Task ▸ Output the lines of the material below without any changes, from the line that contains "habitat: on gravel in creek" down to the line that contains "collectors: W. T. Tsang", with both of those lines included.

Data excerpts ▸

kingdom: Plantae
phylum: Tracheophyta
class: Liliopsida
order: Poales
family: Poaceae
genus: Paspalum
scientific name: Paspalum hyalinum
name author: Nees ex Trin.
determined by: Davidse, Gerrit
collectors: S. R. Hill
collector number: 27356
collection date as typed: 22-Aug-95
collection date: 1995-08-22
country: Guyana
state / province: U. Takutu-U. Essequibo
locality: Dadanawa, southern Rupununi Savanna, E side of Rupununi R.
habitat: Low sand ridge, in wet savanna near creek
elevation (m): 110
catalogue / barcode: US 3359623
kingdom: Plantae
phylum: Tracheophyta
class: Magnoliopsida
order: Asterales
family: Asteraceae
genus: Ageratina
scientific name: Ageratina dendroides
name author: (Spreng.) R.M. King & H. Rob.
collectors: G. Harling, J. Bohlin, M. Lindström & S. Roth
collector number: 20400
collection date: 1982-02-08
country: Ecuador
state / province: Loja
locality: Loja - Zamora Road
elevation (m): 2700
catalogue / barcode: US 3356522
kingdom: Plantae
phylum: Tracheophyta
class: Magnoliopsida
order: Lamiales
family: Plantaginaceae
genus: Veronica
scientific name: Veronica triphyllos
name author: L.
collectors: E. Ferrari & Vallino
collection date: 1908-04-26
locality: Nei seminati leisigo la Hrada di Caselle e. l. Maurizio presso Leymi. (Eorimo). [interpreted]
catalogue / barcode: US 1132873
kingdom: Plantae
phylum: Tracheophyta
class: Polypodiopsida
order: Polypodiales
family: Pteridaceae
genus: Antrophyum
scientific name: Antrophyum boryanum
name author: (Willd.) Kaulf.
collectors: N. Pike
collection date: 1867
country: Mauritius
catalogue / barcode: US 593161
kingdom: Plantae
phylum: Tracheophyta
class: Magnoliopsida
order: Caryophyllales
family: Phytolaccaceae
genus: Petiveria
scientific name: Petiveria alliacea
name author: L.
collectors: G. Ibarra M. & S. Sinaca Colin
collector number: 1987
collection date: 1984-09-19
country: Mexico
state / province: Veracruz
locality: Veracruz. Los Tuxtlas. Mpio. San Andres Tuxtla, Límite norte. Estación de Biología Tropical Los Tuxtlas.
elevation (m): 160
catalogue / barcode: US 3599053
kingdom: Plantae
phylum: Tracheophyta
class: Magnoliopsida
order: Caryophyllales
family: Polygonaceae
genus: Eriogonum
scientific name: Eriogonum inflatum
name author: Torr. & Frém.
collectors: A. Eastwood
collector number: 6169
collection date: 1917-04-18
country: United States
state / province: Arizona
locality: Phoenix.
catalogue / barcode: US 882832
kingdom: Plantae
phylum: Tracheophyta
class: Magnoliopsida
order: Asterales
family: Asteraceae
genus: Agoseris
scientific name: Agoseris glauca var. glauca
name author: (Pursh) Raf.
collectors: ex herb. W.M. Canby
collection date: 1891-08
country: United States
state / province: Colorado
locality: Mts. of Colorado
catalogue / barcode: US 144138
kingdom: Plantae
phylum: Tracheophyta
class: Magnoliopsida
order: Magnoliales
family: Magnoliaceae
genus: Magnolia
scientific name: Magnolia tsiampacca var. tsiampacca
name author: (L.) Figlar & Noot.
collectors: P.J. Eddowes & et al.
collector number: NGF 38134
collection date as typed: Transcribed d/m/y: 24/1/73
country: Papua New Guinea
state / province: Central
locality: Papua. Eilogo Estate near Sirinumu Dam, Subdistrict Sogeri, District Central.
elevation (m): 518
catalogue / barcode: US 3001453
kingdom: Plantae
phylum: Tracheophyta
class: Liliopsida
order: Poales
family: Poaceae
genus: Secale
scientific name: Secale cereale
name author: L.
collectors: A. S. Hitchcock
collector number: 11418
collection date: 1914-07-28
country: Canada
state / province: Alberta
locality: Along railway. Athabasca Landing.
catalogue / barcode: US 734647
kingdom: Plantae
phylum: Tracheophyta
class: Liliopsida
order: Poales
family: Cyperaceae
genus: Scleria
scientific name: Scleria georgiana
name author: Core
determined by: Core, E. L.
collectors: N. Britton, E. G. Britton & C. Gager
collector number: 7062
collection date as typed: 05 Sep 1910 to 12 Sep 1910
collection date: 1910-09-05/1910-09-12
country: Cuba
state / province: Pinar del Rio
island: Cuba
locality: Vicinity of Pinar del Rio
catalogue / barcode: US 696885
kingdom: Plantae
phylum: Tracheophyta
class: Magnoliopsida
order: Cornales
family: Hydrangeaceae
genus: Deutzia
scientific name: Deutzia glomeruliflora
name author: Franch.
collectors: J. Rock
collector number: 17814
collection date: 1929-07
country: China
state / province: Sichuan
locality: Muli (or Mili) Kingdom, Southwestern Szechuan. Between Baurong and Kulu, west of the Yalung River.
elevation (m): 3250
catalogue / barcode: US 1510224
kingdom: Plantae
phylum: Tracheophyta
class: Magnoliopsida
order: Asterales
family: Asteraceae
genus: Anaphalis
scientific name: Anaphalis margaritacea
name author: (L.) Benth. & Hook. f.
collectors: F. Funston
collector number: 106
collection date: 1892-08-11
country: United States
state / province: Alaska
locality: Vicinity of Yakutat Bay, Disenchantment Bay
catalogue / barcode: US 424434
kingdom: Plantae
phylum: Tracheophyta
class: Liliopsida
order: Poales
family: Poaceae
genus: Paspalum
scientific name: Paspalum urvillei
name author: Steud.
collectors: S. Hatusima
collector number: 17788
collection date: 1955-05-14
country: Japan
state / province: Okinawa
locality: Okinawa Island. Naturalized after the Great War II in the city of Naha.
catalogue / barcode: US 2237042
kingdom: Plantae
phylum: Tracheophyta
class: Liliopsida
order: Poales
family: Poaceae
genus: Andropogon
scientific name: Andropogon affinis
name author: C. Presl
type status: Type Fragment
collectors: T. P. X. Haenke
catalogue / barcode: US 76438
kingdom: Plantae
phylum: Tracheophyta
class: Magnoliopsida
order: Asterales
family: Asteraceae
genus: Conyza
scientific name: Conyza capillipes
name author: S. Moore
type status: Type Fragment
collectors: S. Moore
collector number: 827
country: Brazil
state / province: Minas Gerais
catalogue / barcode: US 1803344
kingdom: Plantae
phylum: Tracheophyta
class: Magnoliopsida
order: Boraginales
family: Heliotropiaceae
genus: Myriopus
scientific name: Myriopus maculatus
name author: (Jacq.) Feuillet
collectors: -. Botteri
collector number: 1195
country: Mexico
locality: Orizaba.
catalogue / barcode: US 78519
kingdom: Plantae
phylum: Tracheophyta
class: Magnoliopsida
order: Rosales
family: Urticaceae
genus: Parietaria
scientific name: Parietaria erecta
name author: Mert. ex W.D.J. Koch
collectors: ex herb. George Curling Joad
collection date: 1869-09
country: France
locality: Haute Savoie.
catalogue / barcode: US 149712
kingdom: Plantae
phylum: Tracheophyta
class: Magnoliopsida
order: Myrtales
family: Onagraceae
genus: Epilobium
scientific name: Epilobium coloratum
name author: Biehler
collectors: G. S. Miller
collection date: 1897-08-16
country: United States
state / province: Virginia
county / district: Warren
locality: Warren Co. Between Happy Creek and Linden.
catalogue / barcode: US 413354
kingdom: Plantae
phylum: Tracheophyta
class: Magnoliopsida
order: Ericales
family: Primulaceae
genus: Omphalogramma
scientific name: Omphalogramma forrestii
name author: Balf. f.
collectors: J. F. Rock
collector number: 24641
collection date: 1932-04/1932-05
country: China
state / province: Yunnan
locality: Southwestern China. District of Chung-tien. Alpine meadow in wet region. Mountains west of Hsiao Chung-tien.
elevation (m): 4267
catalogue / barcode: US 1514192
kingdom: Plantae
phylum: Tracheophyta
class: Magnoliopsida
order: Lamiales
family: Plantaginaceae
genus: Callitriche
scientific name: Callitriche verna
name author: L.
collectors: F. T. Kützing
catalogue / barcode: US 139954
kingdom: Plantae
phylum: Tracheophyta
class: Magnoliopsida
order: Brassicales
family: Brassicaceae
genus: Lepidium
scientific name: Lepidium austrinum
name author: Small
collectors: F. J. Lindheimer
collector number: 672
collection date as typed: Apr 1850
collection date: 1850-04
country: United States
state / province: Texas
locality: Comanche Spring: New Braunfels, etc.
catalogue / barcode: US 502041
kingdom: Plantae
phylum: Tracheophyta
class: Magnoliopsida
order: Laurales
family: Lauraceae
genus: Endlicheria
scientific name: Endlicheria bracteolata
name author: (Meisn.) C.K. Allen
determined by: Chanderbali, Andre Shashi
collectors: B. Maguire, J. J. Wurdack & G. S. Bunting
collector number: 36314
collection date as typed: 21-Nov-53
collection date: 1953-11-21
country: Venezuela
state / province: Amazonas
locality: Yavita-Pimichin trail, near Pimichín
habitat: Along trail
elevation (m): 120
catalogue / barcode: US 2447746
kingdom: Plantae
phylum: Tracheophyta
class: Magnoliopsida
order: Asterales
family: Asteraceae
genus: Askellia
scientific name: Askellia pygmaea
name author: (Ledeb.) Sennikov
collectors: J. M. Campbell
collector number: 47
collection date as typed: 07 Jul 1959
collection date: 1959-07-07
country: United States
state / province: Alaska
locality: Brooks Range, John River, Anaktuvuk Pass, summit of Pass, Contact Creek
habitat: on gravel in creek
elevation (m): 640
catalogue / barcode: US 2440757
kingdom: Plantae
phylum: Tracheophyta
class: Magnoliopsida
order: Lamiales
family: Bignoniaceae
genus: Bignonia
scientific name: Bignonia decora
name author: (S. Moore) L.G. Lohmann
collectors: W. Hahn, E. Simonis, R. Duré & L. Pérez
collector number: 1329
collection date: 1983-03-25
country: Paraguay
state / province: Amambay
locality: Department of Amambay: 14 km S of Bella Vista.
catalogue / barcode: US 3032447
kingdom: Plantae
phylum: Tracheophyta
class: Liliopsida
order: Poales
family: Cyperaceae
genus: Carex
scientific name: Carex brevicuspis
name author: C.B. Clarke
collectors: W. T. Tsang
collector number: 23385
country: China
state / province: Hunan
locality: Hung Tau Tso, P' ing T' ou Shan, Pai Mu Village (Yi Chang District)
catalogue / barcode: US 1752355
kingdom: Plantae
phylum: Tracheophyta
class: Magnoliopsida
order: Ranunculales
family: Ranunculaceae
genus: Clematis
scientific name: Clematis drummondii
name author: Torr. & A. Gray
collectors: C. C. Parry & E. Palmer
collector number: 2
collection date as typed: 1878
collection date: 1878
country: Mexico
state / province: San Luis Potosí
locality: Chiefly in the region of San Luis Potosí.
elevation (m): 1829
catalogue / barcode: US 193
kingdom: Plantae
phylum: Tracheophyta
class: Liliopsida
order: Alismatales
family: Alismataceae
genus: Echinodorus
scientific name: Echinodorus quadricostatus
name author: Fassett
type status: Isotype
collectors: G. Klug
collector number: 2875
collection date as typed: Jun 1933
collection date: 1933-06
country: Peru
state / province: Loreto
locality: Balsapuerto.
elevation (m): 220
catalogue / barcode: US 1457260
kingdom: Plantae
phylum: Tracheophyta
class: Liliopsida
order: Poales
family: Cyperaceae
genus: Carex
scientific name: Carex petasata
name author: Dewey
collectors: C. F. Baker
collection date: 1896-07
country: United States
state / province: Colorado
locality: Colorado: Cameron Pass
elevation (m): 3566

The reply ▸
habitat: on gravel in creek
elevation (m): 640
catalogue / barcode: US 2440757
kingdom: Plantae
phylum: Tracheophyta
class: Magnoliopsida
order: Lamiales
family: Bignoniaceae
genus: Bignonia
scientific name: Bignonia decora
name author: (S. Moore) L.G. Lohmann
collectors: W. Hahn, E. Simonis, R. Duré & L. Pérez
collector number: 1329
collection date: 1983-03-25
country: Paraguay
state / province: Amambay
locality: Department of Amambay: 14 km S of Bella Vista.
catalogue / barcode: US 3032447
kingdom: Plantae
phylum: Tracheophyta
class: Liliopsida
order: Poales
family: Cyperaceae
genus: Carex
scientific name: Carex brevicuspis
name author: C.B. Clarke
collectors: W. T. Tsang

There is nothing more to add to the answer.